INSTRUCTIONS TO FOLLOW |
Return every line of the records below that contains the word "reported".

>> Begin RECORDS FOR THE TASK

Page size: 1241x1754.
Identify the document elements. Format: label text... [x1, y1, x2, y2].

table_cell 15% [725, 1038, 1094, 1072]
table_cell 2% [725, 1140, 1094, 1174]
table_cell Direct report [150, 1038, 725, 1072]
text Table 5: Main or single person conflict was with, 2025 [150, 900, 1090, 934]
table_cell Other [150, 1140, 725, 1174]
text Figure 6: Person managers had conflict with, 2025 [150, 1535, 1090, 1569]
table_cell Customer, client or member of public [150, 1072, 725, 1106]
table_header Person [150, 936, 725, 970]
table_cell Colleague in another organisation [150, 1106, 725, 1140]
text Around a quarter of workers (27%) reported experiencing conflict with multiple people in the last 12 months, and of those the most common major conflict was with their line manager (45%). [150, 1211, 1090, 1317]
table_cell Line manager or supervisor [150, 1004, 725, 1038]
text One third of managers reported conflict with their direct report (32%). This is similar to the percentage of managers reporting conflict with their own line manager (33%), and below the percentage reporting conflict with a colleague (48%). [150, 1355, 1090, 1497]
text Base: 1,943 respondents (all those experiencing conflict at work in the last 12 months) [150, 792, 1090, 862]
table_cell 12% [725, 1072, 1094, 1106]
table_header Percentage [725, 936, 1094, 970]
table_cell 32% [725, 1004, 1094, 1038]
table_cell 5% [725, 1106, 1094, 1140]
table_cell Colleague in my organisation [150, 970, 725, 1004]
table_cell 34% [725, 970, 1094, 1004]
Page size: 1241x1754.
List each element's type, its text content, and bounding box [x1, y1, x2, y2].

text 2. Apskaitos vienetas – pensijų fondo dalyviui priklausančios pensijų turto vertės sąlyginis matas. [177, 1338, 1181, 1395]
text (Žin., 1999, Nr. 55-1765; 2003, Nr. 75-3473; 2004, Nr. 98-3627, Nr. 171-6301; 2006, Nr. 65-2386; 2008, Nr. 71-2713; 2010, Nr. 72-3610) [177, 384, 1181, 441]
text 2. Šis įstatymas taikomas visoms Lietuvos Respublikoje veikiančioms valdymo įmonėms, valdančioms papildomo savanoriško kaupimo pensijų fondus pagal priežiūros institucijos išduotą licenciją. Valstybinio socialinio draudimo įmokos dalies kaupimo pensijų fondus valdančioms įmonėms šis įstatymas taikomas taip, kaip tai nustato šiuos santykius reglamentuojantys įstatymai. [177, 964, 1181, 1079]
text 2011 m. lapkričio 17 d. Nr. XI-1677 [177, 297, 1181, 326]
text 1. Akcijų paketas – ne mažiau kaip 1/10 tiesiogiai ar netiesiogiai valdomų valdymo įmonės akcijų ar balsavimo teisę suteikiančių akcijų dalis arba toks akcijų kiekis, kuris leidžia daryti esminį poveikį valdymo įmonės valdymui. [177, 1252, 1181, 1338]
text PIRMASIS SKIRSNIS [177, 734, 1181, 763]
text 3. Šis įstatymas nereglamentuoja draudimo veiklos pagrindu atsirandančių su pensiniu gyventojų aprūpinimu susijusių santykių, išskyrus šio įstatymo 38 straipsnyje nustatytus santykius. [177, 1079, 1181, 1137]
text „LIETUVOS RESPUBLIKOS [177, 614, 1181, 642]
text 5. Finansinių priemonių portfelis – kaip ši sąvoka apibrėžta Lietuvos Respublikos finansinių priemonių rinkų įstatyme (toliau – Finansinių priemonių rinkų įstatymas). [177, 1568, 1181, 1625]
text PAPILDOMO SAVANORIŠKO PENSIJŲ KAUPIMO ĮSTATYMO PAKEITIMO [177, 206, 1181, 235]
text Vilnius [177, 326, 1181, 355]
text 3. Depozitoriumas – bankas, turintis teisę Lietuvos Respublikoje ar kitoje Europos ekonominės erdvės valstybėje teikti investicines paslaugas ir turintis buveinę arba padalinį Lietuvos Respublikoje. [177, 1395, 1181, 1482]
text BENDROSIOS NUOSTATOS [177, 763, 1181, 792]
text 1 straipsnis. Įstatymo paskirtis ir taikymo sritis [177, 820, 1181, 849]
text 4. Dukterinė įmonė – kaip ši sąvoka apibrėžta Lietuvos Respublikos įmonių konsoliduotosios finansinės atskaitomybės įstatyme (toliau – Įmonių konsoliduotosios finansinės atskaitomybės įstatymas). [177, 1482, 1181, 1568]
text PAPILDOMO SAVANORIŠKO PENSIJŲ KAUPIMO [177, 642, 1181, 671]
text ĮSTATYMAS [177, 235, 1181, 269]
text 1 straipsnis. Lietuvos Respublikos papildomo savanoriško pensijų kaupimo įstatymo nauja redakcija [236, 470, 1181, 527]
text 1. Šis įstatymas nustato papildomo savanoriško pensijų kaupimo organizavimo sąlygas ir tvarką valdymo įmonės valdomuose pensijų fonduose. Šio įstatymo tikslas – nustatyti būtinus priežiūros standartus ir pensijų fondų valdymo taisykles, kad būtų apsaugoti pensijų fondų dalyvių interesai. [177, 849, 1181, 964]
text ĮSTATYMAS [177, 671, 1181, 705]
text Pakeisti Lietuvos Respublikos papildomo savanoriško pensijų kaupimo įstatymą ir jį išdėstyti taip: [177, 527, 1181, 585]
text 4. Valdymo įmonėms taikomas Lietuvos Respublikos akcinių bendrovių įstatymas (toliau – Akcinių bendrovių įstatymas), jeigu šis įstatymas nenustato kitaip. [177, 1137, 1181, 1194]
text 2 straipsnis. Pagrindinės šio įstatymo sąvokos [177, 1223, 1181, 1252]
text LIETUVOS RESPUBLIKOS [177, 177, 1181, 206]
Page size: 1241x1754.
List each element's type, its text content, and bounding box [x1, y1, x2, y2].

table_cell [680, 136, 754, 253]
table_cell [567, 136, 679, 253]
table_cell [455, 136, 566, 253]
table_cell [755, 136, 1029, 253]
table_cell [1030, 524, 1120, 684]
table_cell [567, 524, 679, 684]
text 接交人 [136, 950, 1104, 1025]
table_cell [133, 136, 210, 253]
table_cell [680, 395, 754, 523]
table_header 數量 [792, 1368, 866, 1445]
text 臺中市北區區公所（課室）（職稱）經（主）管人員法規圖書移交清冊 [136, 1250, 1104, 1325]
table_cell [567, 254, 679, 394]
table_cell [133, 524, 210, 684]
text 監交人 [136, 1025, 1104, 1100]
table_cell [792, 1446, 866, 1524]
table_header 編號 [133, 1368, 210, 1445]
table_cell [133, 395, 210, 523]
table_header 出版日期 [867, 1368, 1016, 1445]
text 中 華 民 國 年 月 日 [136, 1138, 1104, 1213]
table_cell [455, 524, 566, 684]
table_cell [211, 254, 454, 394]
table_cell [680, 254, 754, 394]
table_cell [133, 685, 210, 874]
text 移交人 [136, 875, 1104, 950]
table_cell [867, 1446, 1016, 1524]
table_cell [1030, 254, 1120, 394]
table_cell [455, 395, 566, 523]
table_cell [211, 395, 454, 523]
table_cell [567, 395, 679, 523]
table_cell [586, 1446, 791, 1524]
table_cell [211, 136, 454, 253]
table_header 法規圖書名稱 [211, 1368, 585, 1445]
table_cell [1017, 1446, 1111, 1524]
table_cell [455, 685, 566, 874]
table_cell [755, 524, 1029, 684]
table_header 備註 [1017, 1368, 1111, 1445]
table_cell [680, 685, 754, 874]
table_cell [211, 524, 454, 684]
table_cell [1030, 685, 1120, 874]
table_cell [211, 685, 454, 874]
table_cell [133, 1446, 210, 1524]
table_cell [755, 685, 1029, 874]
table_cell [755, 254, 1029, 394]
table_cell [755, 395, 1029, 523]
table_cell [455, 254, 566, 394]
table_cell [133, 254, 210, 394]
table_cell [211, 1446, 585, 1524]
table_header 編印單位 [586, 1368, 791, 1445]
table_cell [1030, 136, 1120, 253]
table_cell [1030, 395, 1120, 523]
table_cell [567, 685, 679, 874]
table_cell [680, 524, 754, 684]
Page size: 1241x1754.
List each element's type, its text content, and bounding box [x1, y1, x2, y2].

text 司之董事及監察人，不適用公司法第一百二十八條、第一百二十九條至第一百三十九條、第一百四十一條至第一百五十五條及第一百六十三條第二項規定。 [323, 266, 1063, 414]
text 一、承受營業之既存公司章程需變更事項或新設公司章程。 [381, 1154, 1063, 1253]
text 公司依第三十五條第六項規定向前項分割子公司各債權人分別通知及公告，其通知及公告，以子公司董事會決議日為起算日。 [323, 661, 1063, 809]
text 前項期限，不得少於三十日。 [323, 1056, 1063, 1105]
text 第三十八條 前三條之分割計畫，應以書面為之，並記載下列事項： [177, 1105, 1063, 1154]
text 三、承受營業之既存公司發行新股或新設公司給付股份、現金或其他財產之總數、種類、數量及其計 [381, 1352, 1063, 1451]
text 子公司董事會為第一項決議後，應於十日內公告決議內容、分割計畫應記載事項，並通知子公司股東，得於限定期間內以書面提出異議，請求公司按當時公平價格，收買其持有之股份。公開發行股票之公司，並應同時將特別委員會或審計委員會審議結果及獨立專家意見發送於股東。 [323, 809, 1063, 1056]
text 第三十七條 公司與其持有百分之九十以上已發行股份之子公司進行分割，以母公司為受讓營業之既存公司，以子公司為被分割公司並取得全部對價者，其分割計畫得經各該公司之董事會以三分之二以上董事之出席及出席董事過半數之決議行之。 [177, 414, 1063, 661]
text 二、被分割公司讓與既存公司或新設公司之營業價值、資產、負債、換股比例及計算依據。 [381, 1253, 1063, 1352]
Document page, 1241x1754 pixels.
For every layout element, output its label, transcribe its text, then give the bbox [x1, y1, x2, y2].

>> End RECORDS FOR THE TASK

RESPONSE TO THIS EXERCISE |
text Around a quarter of workers (27%) reported experiencing conflict with multiple people in the last 12 months, and of those the most common major conflict was with their line manager (45%). [150, 1211, 1090, 1317]
text One third of managers reported conflict with their direct report (32%). This is similar to the percentage of managers reporting conflict with their own line manager (33%), and below the percentage reporting conflict with a colleague (48%). [150, 1355, 1090, 1497]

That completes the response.